The first third or so of writer/director (as well as painter and photographer) Quarxx’s new film Pandemonium feels almost like a stage play.
Nathan (Hugo Dillon) wakes up in the middle of a winding mountain road and is shocked to find himself unhurt after a car and motorcycle accident. Daniel (Arben Bajraktaraj), who was on the motorcycle, has already been up for a while; he died instantly, unlike Nathan, and takes it upon himself to explain to Nathan that they are dead.
Their conversation plays over some familiar territory for fiction about the afterlife. Nathan goes through denial before facing his corpse, there are questions of how much they can interact with the physical world, and, of course, questions of whether they will face judgment for their mortal actions.
The intense gray fog and harsh rock of the setting and the ominous low end ambient score add a sense of doom to these scenes. In moments of stress, Quarxx moves the camera chaotically through the space, making significant use of zooms. It’s a formal combination that works well to instill both a frantic and diffuse anxiety in the audience.
But things get more interesting when two doors appear on the road on either side of the men, beckoning them to their heavenly or hellish afterlives. It’s with these doors that Pandemonium shifts into something that will likely be a major “in or out” moment for audiences. We follow one of the men through the door to hell, and there he discovers a barren landscape littered with corpses, corpses that offer him a vision of their sins when he touches them.
At this point, Pandemonium essentially becomes an anthology film. Significant portions of the runtime are dedicated to telling stories about these other souls in hell, but it’s not exactly clear how they ended up here, and as with all anthologies some segments are better than others.
The first (or is it second?) segment centers on the young Nina (Manon Maindivide) who lives in a gothic mansion with her parents and younger sister. There are all the classic images of gothic horror; long shadows, candelabras, and large staircases abound, but it’s not a period story. In fact, there are short scenes of interviews with Nina that have a distinct digital grain and are shot found-footage style. It’s more fascinating and bewildering than effective in any specific way, but it marks the film’s transformation into something stranger than what its opening scenes promised.
Nina’s story follows her as she and her (likely imaginary) friend Tony (Carl Laforêt) attempt to make the best of their life in the giant house after the death of her parents. But questions remain about their death, and whether or not Nina played a role in it.

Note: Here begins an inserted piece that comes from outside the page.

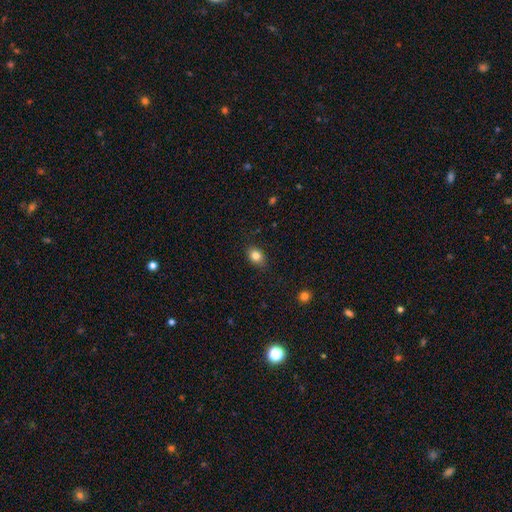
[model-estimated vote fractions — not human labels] This appears to be a smooth galaxy with no disk features (83%) that is in between round and cigar-shaped (63%). Merging: none (84%).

The other short segment follows Julia (Ophélia Kolb), who discovers her daughter’s corpse after she has died by suicide. This segment hops around in time, showing the brutal bullying that daughter Chloé (Sidwell Weber) experienced and Julia’s lack of empathy for her daughter, and the aftermath of Chloé’s death as Julia refuses to accept her death and speaks to the corpse as if her daughter were still alive. This story isn’t as interesting as the previous two stories, but one scene of bullying is the most viscerally upsetting sequence in the film, and that’s worth something.
Pandemonium looks great throughout, both in the macro, with its crisp cinematography, and micro, with a brief appearance from a computer-generated creature that has an amazing design and a number of fantastic practical effects masks. There are some shockingly brutal moments that are effectively deployed. And it’s clearly got some bones to pick with the whole eternal judgment thing.
Mostly though, it’s hard to pin down; whether that sounds like a compliment or a complaint is up to you.
The film screens at the Neuchatel International Fantastic Film Festival this week.